Kepala Kemenag Solo, Hidayat Masykur mengungkapkan hingga saat ini sudah ada 432 calon jemaah haji dengan 5 diantaranya merupakan pekerja haji pendamping (PHD) yang dipastikan berangkat ke Tanah Suci.
Jumlah ini diperkirakan akan bertambah hingga Jumat (19/5/2023) besok.
“Untuk persiapan ibadah haji dari Kota Solo insyaallah kita sudah siapkan semaksimal mungkin,” katanya saat berbincang di Kantor Kemenag Solo, Rabu (17/5/2023).
Hidayat menyampaikan, calon jemaah haji asal Kota Solo kloter pertama akan masuk ke Asrama Haji Donohudan (AHD), Boyolali pada 8 Juni 2023.
“Satu hari kloter 52, 53, 54 karena jumlahnya 432 kita buat skala yang sekarang 432 berarti dibagi menjadi 2 kloter. Karena kita juga nutup kekurangan dari Jogja, akhirnya sebagian yang (kloter) 52 nutup kekurangan Jogja terus ditambah yang (kloter) 53 genap 354 jamaah dan selebihnya masuk di (kloter) 54,” jelasnya.

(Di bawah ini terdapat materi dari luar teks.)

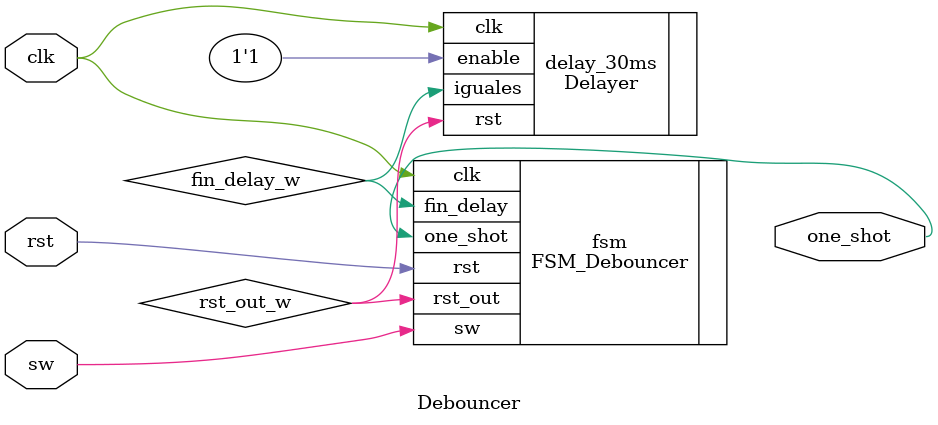
<source format=v>
`timescale 1ns / 1ps
module Debouncer(
    input clk,
    input rst, 
    input sw,
    output one_shot
    );


wire fin_delay_w, rst_out_w;
//wire rst_w;

// assign rst_w = ~nrst;

FSM_Debouncer  fsm (.clk(clk), .rst(rst), .sw(sw), .fin_delay(fin_delay_w),
						  .rst_out(rst_out_w), .one_shot(one_shot)     );

Delayer # (.YY(1_500_000) ) // The width parameter is defined in Delayer code
     delay_30ms (.clk(clk), .rst(rst_out_w), .enable(1'b1), .iguales(fin_delay_w)    );
						  
endmodule

</source>
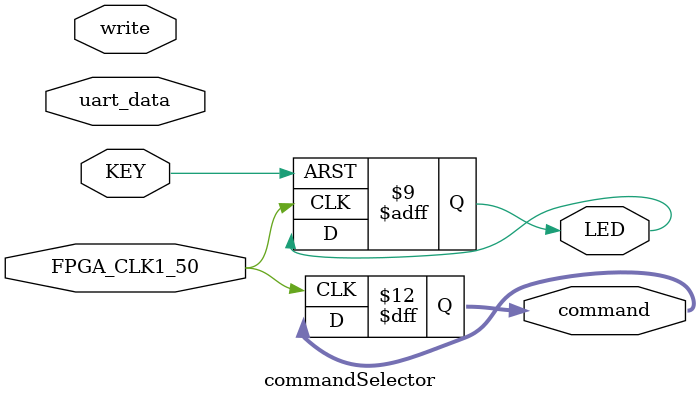
<source format=v>
module commandSelector(
		input FPGA_CLK1_50,
		input KEY,
		input write,
		input uart_data,
		
		output reg LED,
		output reg [7:0] command

);


always@(posedge FPGA_CLK1_50 or negedge KEY)
begin
  if(!KEY)
    LED <= 0;
  else if(KEY & write)
  begin
    case(uart_data)
	 10'h30:command <= 8'd0;
	 10'h31:command <= 8'd1;
	 10'h32:command <= 8'd2;
	 10'h33:command <= 8'd3;
	 10'h34:command <= 8'd4;
	 10'h35:command <= 8'd5;
	 10'h36:command <= 8'd6;
	 10'h37:command <= 8'd7;
	 10'h38:command <= 8'd8;
	 10'h39:command <= 8'd9;
	 default : command <= command;
	 endcase
	 	 
  end
  else
    LED <= LED;
end

endmodule
</source>
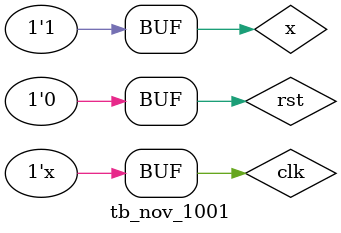
<source format=v>
`timescale 1ns/100ps
module tb_nov_1001;
  reg clk,rst,x;
  wire z;
  
  nov_sequence_1001 uut(clk,rst,x,z);
  always #5 clk=~clk;
  initial begin
    clk=1;rst=1;x=0;#10;
    rst=0;

    //Sequence: 0100100101001
    x=0;#10;
    x=1;#10;
    x=0;#10;
    x=0;#10;
    x=1;#10;
    x=0;#10;
    x=0;#10;
    x=1;#10;
    x=0;#10;
    x=1;#10;
    x=0;#10;
    x=0;#10;
    x=1;#10;
  end
endmodule

    
    
  
  

</source>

Jumlah ini belum termasuk kuota tambahan 8.000 jemaah secara nasional. Maka tidak menutup kemungkinan jika nantinya secara total jumlah jemaah akan mencapai ribuan.

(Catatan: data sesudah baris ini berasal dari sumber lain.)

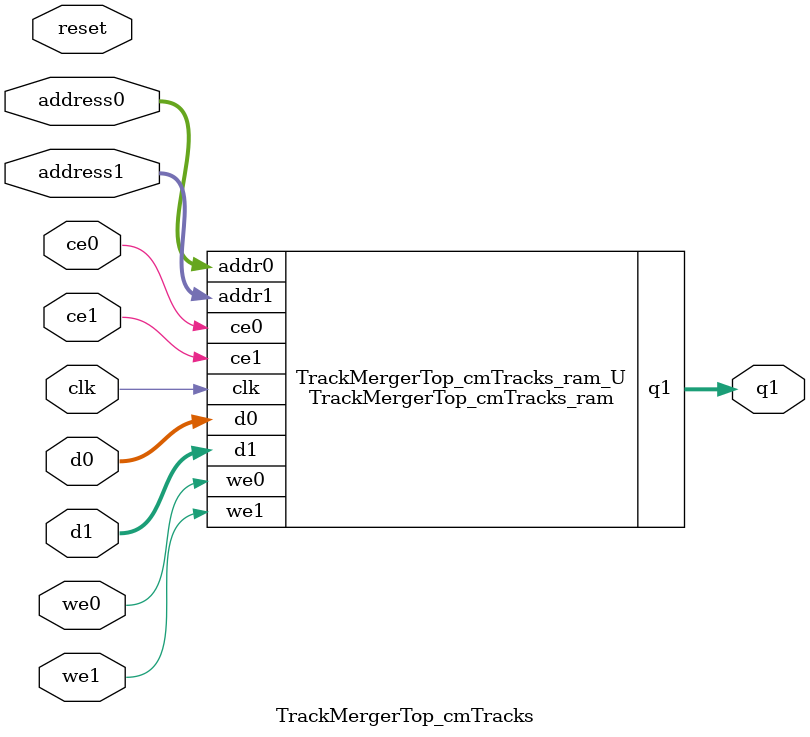
<source format=v>
`timescale 1 ns / 1 ps
module TrackMergerTop_cmTracks_ram (addr0, ce0, d0, we0, addr1, ce1, d1, we1, q1,  clk);

parameter DWIDTH = 372;
parameter AWIDTH = 4;
parameter MEM_SIZE = 16;

input[AWIDTH-1:0] addr0;
input ce0;
input[DWIDTH-1:0] d0;
input we0;
input[AWIDTH-1:0] addr1;
input ce1;
input[DWIDTH-1:0] d1;
input we1;
output reg[DWIDTH-1:0] q1;
input clk;

(* ram_style = "block" *)reg [DWIDTH-1:0] ram[0:MEM_SIZE-1];




always @(posedge clk)  
begin 
    if (ce0) begin
        if (we0) 
            ram[addr0] <= d0; 
    end
end


always @(posedge clk)  
begin 
    if (ce1) begin
        if (we1) 
            ram[addr1] <= d1; 
        q1 <= ram[addr1];
    end
end


endmodule

`timescale 1 ns / 1 ps
module TrackMergerTop_cmTracks(
    reset,
    clk,
    address0,
    ce0,
    we0,
    d0,
    address1,
    ce1,
    we1,
    d1,
    q1);

parameter DataWidth = 32'd372;
parameter AddressRange = 32'd16;
parameter AddressWidth = 32'd4;
input reset;
input clk;
input[AddressWidth - 1:0] address0;
input ce0;
input we0;
input[DataWidth - 1:0] d0;
input[AddressWidth - 1:0] address1;
input ce1;
input we1;
input[DataWidth - 1:0] d1;
output[DataWidth - 1:0] q1;



TrackMergerTop_cmTracks_ram TrackMergerTop_cmTracks_ram_U(
    .clk( clk ),
    .addr0( address0 ),
    .ce0( ce0 ),
    .we0( we0 ),
    .d0( d0 ),
    .addr1( address1 ),
    .ce1( ce1 ),
    .we1( we1 ),
    .d1( d1 ),
    .q1( q1 ));

endmodule


</source>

“Karena kita mendapatkan kuota tambahan 8 ribu yang sampai saat ini kan belum terdistribusi. Ini barangkali ada satu dua orang yang bagian dari Kota Solo yang mungkin juga akan ikut serta untuk pemberangkatan haji tahun ini,” katanya.
Manasik haji tingkat kota dan tingkat kecamatan juga sudah dilaksanakan para calon jemaah. Mereka nantinya akan berangkat ke Kota Jeddah Arab Saudi pada 9 Juni 2023.

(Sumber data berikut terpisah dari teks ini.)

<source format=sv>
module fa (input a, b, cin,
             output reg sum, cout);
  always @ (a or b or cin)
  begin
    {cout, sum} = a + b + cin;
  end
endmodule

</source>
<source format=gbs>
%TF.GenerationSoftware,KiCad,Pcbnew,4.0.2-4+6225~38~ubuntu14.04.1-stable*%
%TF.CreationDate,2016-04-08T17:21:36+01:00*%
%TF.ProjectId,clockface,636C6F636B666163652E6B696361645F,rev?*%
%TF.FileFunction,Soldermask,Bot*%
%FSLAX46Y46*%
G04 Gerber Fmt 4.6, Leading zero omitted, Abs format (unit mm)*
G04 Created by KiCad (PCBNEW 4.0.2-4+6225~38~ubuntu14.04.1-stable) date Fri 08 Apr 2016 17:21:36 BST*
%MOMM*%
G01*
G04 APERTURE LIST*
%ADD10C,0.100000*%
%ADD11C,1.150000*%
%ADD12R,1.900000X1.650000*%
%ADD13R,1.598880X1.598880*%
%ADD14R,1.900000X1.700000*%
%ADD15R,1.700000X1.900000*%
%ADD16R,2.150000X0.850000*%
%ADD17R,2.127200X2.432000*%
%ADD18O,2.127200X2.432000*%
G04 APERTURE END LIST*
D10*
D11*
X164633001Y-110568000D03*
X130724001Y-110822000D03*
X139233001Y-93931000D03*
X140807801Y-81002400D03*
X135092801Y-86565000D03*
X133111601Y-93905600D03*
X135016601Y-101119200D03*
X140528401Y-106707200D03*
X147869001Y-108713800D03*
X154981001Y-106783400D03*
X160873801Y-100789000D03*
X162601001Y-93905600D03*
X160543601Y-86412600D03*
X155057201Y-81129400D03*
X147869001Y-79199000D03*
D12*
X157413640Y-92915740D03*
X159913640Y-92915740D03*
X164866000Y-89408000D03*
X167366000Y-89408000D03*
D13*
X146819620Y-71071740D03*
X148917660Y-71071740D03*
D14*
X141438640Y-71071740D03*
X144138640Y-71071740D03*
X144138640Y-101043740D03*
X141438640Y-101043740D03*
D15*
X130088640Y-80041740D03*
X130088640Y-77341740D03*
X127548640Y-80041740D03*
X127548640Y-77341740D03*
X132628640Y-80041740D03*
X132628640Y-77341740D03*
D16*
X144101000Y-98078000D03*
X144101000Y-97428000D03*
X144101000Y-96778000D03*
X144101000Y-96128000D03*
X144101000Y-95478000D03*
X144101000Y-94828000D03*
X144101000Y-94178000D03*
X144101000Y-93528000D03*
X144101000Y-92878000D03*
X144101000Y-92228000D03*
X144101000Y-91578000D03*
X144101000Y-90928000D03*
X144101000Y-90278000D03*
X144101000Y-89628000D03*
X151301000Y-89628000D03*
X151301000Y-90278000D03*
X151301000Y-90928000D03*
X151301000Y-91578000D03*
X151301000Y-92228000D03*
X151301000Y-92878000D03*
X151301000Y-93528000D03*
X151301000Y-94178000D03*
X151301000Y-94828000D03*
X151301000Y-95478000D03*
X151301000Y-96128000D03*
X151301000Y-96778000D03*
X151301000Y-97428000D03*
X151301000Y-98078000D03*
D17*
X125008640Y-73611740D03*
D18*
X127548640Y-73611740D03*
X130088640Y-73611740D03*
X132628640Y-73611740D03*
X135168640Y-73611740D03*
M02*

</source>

“Kemudian untuk hal-hal yang lain seperti paspor visa insyaallah sudah 100 persen. Terkait dengan pelaksanaan yang lain seperti rencana penerbangan dan sebagainya insyaallah sudah pada disiapkan, karena kita selama manasik sudah ada hal-hal yang kita bawa,” tandasnya.